Uzuner Ozlem, Goldstein Ira, Luo Yuan, Kohane Isaac
University at Albany, SUNY, Draper 114A, 135 Western Avenue, Albany, NY 12222, USA.
J Am Med Inform Assoc. 2008 Jan-Feb;15(1):14-24. doi: 10.1197/jamia.M2408. Epub 2007 Oct 18.
The authors organized a Natural Language Processing (NLP) challenge on automatically determining the smoking status of patients from information found in their discharge records. This challenge was issued as a part of the i2b2 (Informatics for Integrating Biology to the Bedside) project, to survey, facilitate, and examine studies in medical language understanding for clinical narratives. This article describes the smoking challenge, details the data and the annotation process, explains the evaluation metrics, discusses the characteristics of the systems developed for the challenge, presents an analysis of the results of received system runs, draws conclusions about the state of the art, and identifies directions for future research. A total of 11 teams participated in the smoking challenge. Each team submitted up to three system runs, providing a total of 23 submissions. The submitted system runs were evaluated with microaveraged and macroaveraged precision, recall, and F-measure. The systems submitted to the smoking challenge represented a variety of machine learning and rule-based algorithms. Despite the differences in their approaches to smoking status identification, many of these systems provided good results. There were 12 system runs with microaveraged F-measures above 0.84. Analysis of the results highlighted the fact that discharge summaries express smoking status using a limited number of textual features (e.g., "smok", "tobac", "cigar", Social History, etc.). Many of the effective smoking status identifiers benefit from these features.

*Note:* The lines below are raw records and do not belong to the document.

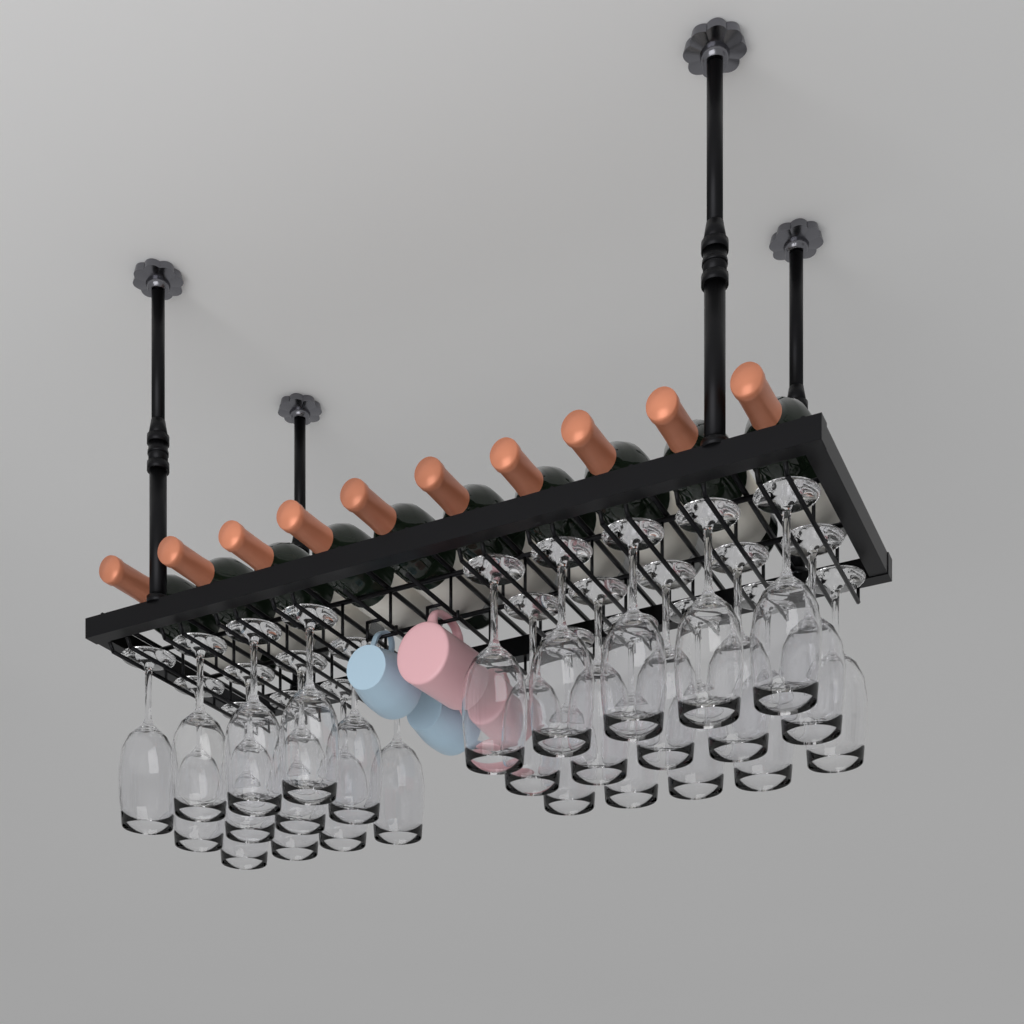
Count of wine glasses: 27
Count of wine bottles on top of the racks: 10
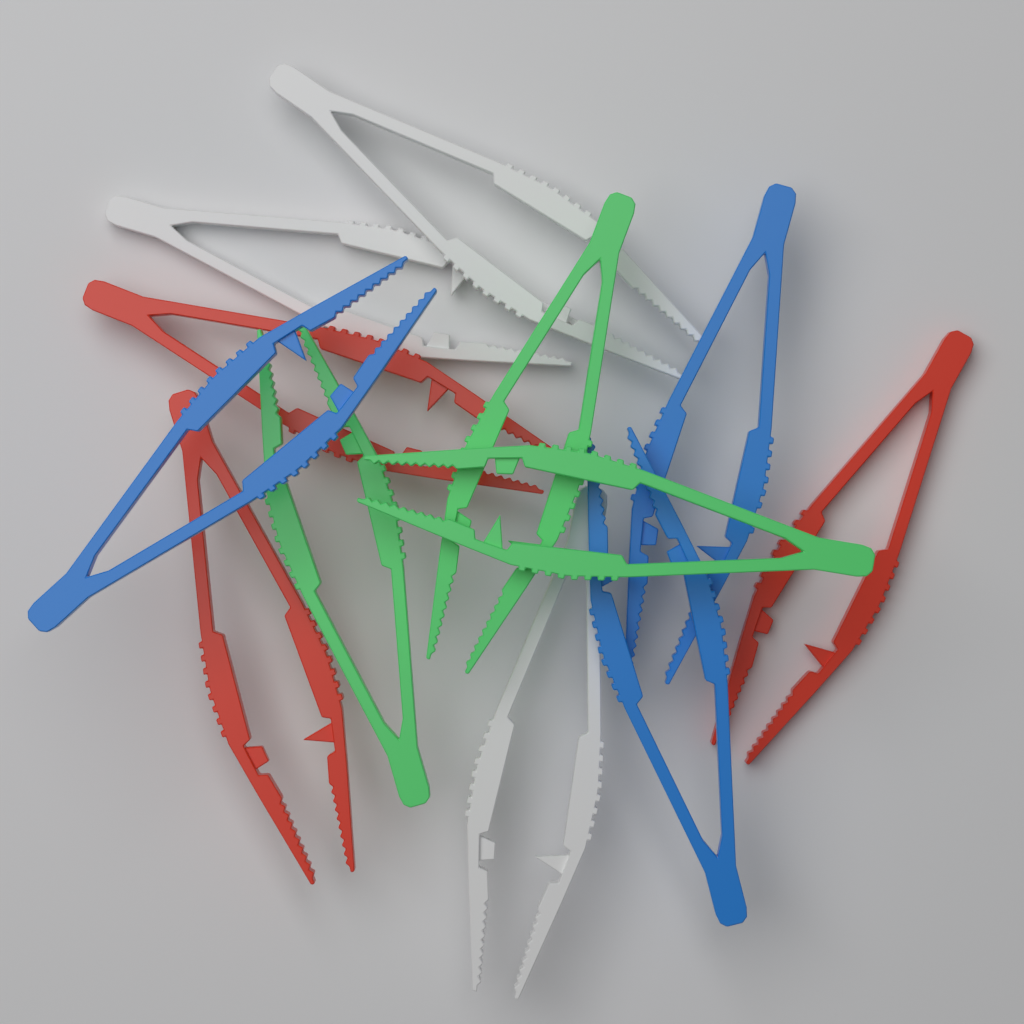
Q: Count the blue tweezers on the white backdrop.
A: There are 3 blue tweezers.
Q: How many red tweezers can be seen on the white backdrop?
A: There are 3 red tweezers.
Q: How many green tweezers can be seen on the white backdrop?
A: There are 3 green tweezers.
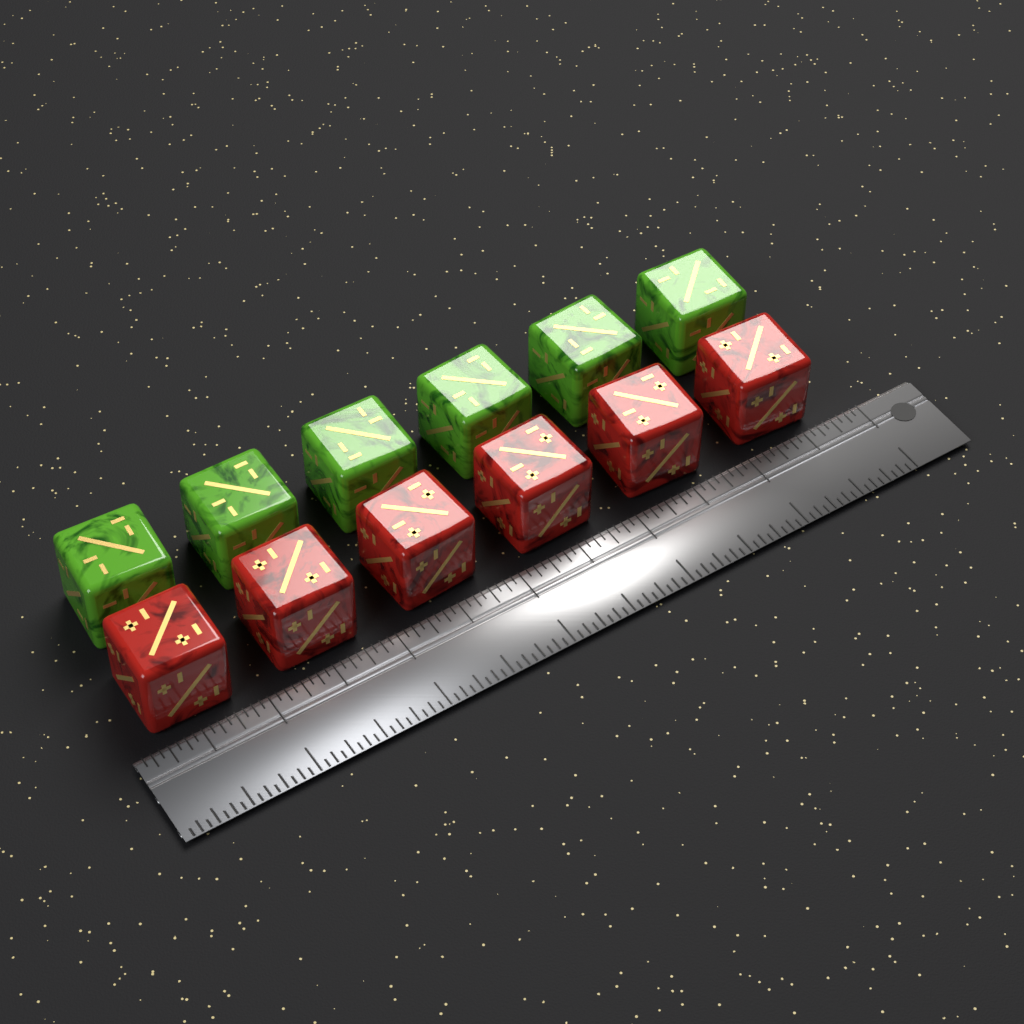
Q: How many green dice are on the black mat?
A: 6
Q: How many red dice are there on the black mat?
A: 6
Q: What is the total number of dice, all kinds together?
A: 12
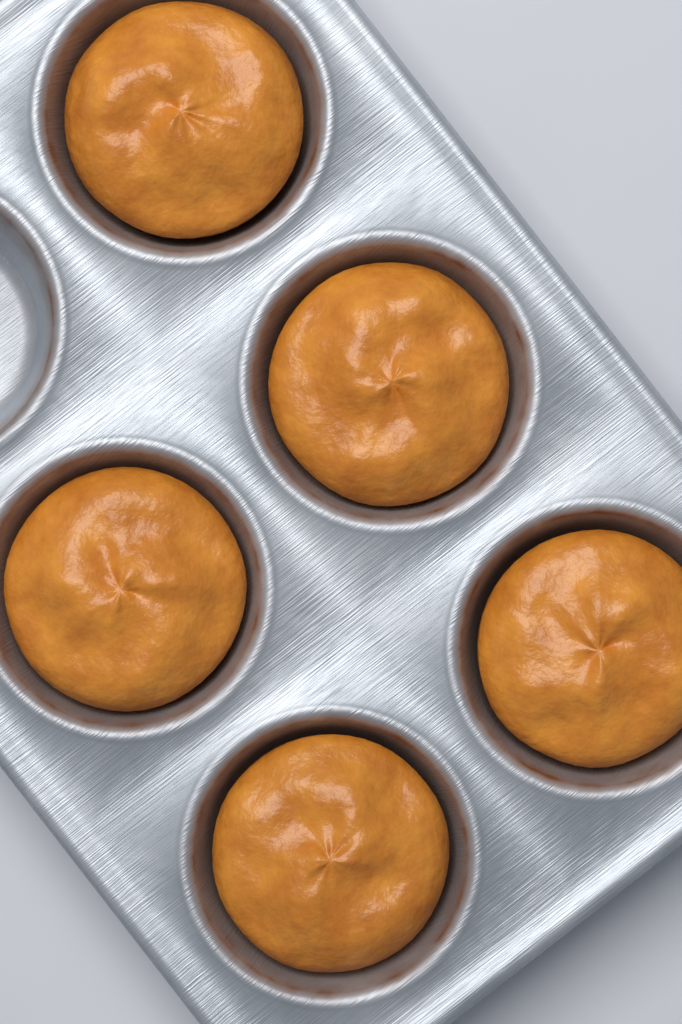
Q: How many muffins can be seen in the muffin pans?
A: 5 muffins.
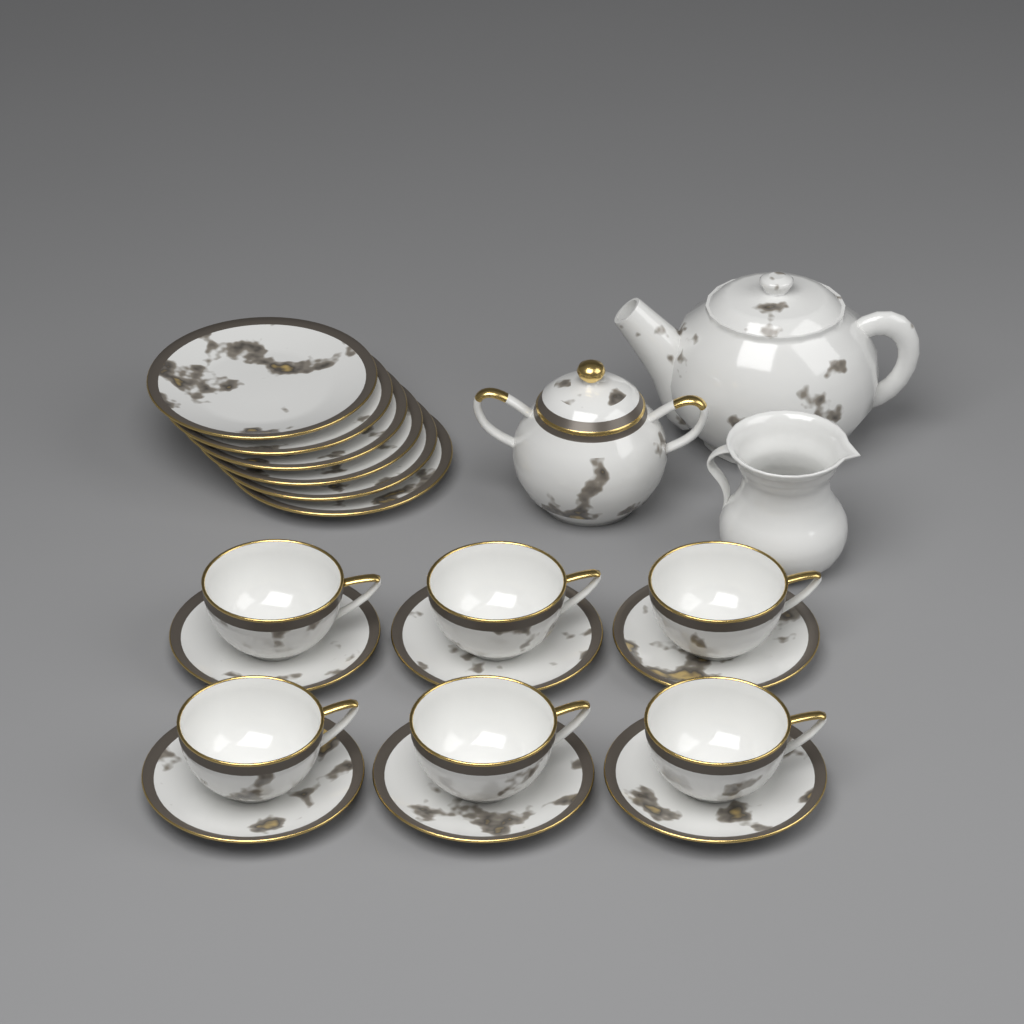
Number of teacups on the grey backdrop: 6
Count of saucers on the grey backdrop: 6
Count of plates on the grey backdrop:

作者组织了一场自然语言处理(NLP)挑战赛,旨在根据患者出院记录中的信息自动确定其吸烟状况。作为i2b2(从生物学整合到床边的信息学)项目的一部分,发起了这项挑战赛,以调查、促进和检验医学语言理解方面针对临床叙述的研究。本文描述了吸烟状况挑战赛,详细介绍了数据和标注过程,解释了评估指标,讨论了为该挑战赛开发的系统的特点,对收到的系统运行结果进行了分析,得出了当前技术水平的结论,并确定了未来研究的方向。共有11个团队参加了吸烟状况挑战赛。每个团队最多提交三次系统运行结果,总共提交了23份。提交的系统运行结果通过微观平均和宏观平均的精确率、召回率和F值进行评估。提交给吸烟状况挑战赛的系统代表了各种机器学习和基于规则的算法。尽管它们在识别吸烟状况的方法上存在差异,但其中许多系统都取得了不错的结果。有12次系统运行的微观平均F值高于0.84。结果分析突出了这样一个事实,即出院小结使用有限的文本特征(如“smok”“tobac”“cigar”、社会史等)来表达吸烟状况。许多有效的吸烟状况识别器都受益于这些特征。